Previously sedate, residential Georgian thoroughfares such as Grafton Street, Dawson Street, Henry Street and Upper O’Connell Street took on new lives as commercial streets, with many of their townhouses converted into shops or entire terraces swept away to make way for grander premises, hotels and department stores. Some of the most famous retail institutions in Dublin emerged at this time, including Delaney’s New Mart ‘monster store’ (later to become Clerys) Arnotts, Brown Thomas and the South City Markets, while well-known hotels such as The Gresham, The Shelbourne and The Hibernian also emerged.
Many older buildings underwent substantial remodelling to accommodate retailing, resulting in the distinctive Dublin building type of a Georgian house with a Victorian shop at street level.

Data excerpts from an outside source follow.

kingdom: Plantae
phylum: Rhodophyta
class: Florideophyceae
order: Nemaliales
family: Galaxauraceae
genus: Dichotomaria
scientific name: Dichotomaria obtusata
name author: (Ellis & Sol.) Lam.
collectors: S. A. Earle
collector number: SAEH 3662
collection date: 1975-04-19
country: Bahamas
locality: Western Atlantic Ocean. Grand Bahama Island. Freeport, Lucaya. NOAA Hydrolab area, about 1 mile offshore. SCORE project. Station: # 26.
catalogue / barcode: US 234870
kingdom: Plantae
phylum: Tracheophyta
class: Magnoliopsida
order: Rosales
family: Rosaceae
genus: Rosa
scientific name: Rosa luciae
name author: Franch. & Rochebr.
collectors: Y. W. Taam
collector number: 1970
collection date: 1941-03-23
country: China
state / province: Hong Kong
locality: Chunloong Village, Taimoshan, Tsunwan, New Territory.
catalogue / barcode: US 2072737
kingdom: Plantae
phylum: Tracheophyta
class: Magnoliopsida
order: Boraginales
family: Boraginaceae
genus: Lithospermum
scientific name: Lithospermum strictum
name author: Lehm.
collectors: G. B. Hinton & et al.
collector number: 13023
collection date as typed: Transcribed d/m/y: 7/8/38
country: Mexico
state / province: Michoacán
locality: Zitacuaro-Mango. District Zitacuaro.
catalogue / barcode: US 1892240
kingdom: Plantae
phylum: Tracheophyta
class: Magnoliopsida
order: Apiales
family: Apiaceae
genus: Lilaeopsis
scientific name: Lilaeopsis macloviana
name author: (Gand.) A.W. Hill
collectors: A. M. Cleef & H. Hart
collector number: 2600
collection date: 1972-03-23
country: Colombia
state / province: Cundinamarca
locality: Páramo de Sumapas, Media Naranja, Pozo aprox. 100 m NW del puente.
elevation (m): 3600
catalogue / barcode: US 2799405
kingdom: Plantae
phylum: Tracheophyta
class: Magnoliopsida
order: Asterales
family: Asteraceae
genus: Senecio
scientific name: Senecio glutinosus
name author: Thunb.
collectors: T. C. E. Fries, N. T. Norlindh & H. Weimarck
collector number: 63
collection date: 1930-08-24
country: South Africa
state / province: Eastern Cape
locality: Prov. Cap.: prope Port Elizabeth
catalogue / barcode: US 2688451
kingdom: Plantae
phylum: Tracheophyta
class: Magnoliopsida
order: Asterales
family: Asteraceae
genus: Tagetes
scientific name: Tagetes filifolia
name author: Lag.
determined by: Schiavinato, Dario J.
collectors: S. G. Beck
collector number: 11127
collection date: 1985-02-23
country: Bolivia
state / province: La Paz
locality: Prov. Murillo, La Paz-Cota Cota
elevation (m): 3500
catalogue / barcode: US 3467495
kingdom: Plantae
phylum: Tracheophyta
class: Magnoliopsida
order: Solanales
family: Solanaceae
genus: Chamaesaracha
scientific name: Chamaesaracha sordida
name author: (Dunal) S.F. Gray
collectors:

The opening years of the 20th century saw chaos and destruction in Dublin with the decimation of large quarters of the north inner city as a result of the 1916 Rising and the Civil War of 1922. Three-quarters of O’Connell Street was completely levelled, while large tracts of Henry Street, Abbey Street and Eden Quay were also destroyed.
In the aftermath, the opportunity was taken to rebuild these streets to better accommodate retailing and modern services while exuding a dignified civic design statement. The result is a network of streets of a more regular character on the north side of the Liffey than is evident in the south retail core, with sturdy terraces of stone and brick-faced buildings built in the neoclassical fashion of the 1910s and 1920s – the former Clerys department store being one of the finest. The opportunity to rebuild O'Connell Street in the unified manner of a heroic Euroopean boulevard was, however, overtaken by private commercial interests.
It was also at this time that the major public buildings of the city were ambitiously reconstructed by the Office of Public Works following their bombardment, including the Custom House, Four Courts and the General Post Office. Dublin Castle was one of the few major complexes to remain unscathed.
Opposite: Reconstruction of the Four Courts, architect James Gandon's masterpiece, in the early 1920s.
Like many western world cities, mass suburban expansion dominated Dublin's development throughout the mid-20th century - much of it prompted by the need to provide additional and improved housing in the post-war years. It was not until the 1970s, 80s and 90s that development took off again on a large scale in the city centre, with the construction of speculative office blocks and shopping centres. Many of these schemes resulted in the destruction of large swathes of historic buildings in favour of monolithic and often insensitively designed structures. In more recent years, these have begun to be replaced or refaced in a manner more sympathetic to their surroundings, though in others, some fine examples of mid 20th-century modernism have already been swept away.
Urban renewal schemes were a hallmark of the 1980s and 1990s, the most prominent of which was the Temple Bar initiative which leveraged existing cultural assets, institutions and buildings in the creation of a new cultural and residential quarter. Since that time, Dublin has seen a renaissance in city centre living, working and leisure, including the redevelopment of the Docklands, making it one of the most dynamic and energetic capital cities in Europe.